Tyler Baldwin - Decalogue
2/11/21 Tyler Baldwin - Decalogue
Midrash as a concept would be totally foreign to the polish viewers that the movie was made in, as well as most Americans that watch Krzysztof Kieślowski's films. Midrash is supposed to be deep and comparative reflection on God's word in the Jewish tradition, or the Torah. After Babylonian times the law seemed not as relevant, and Midrash challenges you to analyze what the laws meant personally to you. I think this same tradition is actually very prevalent in modern Christianity, as many people pick and choose which parts of the bible to believe in, without taking a deeper reflection of why those laws are there, even if the traditional Jewish law does not apply to them.
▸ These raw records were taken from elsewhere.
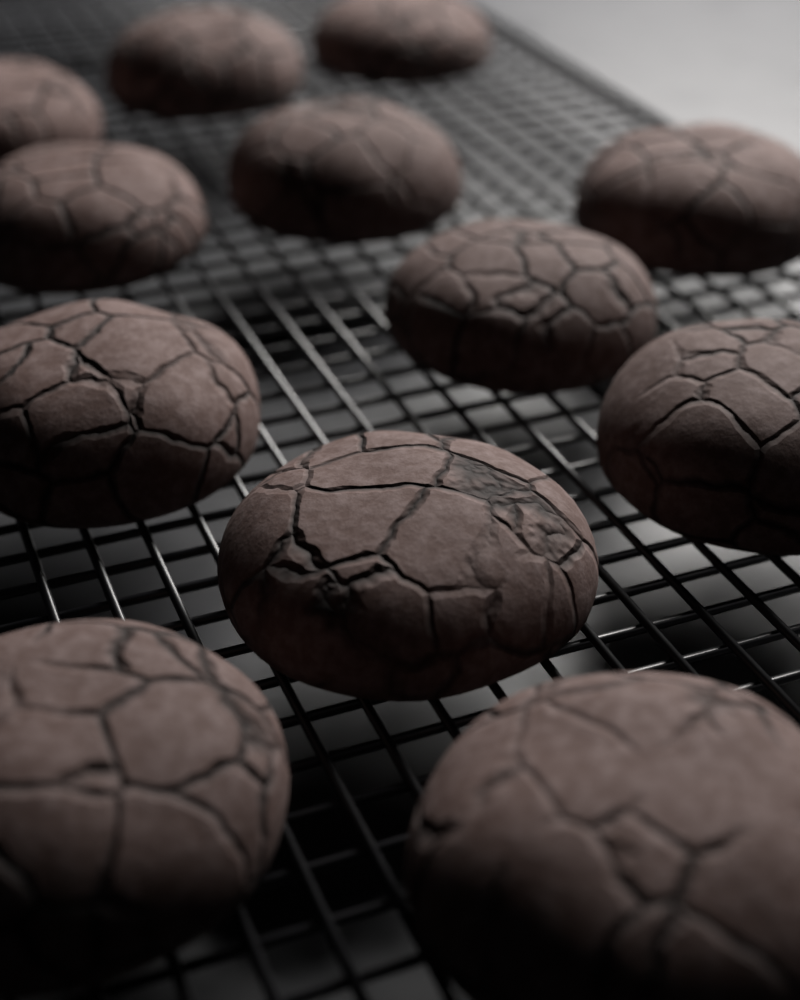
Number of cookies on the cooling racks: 12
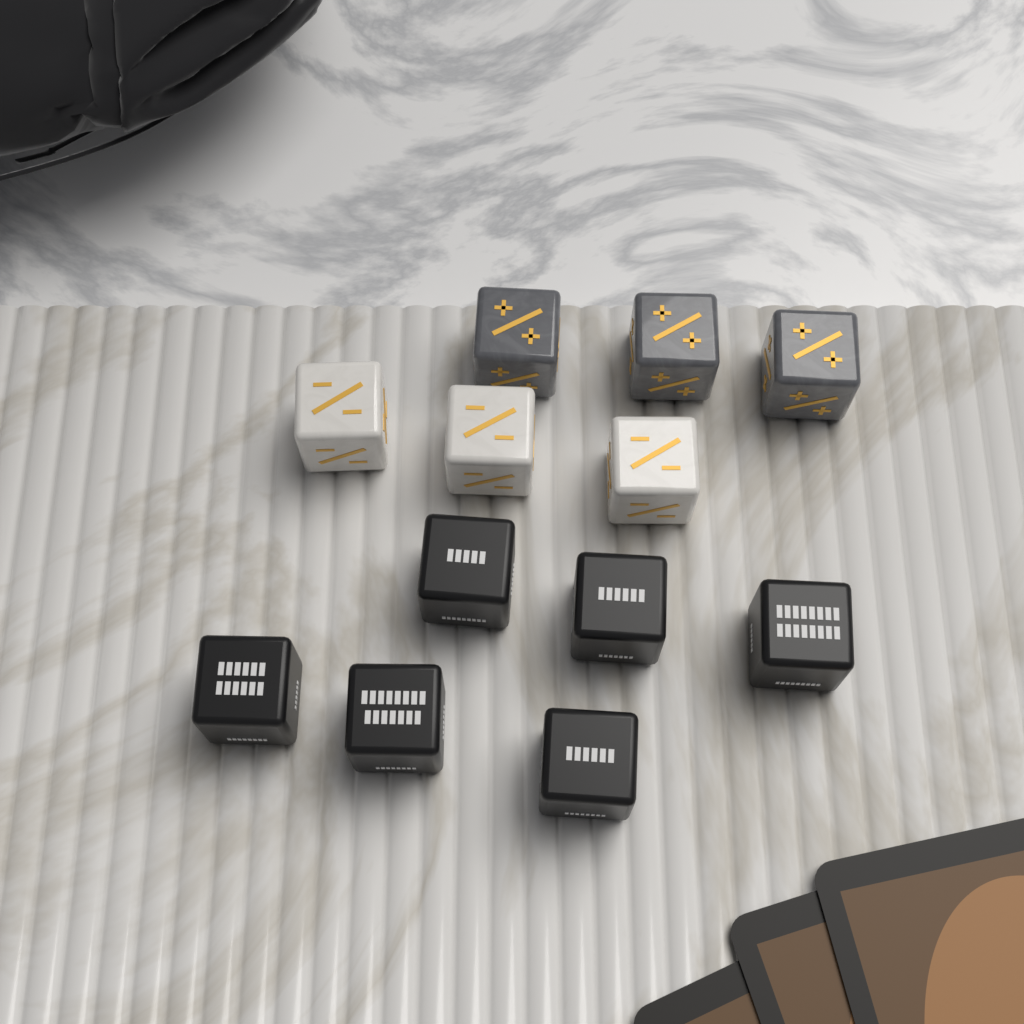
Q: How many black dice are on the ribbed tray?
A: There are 6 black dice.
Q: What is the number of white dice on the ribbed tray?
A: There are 3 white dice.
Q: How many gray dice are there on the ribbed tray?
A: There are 3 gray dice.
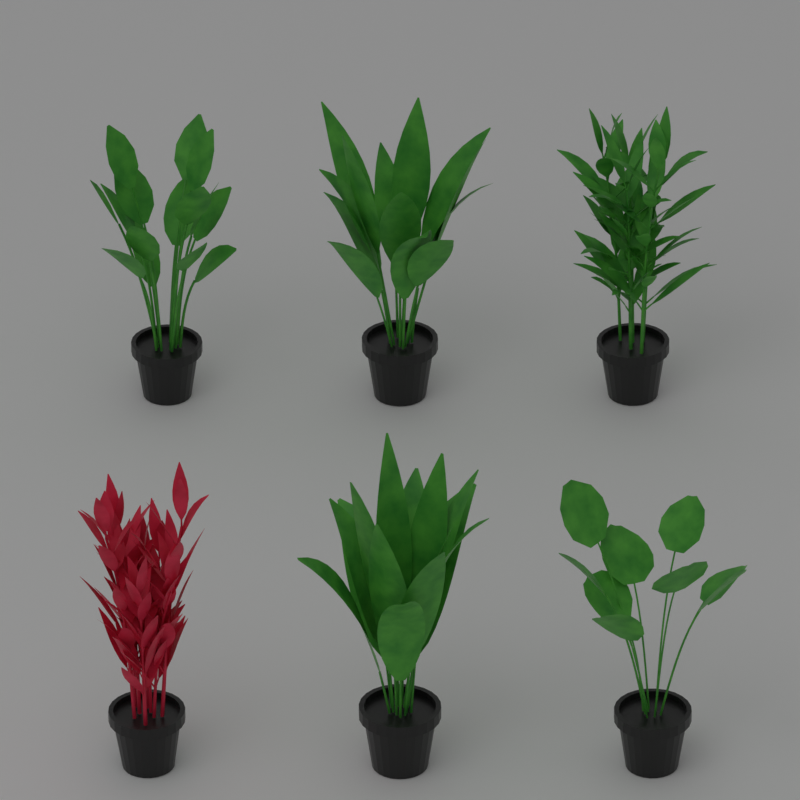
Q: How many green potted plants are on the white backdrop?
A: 5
The film medium is a great way to impose Midrash upon the viewer, as I mentioned in a previous essay movies capture your sense of sight and cause you to think more deeply than a podcast, radio show or music would similarly plea for the listeners attention. Because the Decalogue was written some 3.5 thousand years ago, film and visuals are needed to connect the abstract ideas into a regular person's everyday life. Film is a great communicator of this, would playing a video game capturing the players attention be able to achieve something similar? I think so.
Meaning in the films is conveyed through feeling and the viewer can naturally understand this. Watching the cold analytical father go to the pond last after checking every other place screams against our natural suspicion and intuition that something is wrong. The viewer can feel that the father should go to the pond to check on him but holds another god, measurements, above the sacred belief. This feeling is shared amongst the viewers and makes the viewer consider if they would have gone to the pond first, or whether they would be as lost as the father.
I think these films have done a great job in contextualizing the decalogue into everyday life, especially the thou shall not kill as I had never considered that that rule could apply to the executioner as well. I would also pivot to the film about science before God still holding up today, but personally I believe a film centered on social media, phones, etc. more akin to Black Mirror would have a greater effect on us living in the information age. What would that film look like if the creators of Black Mirror tried to make a Decalogue Series?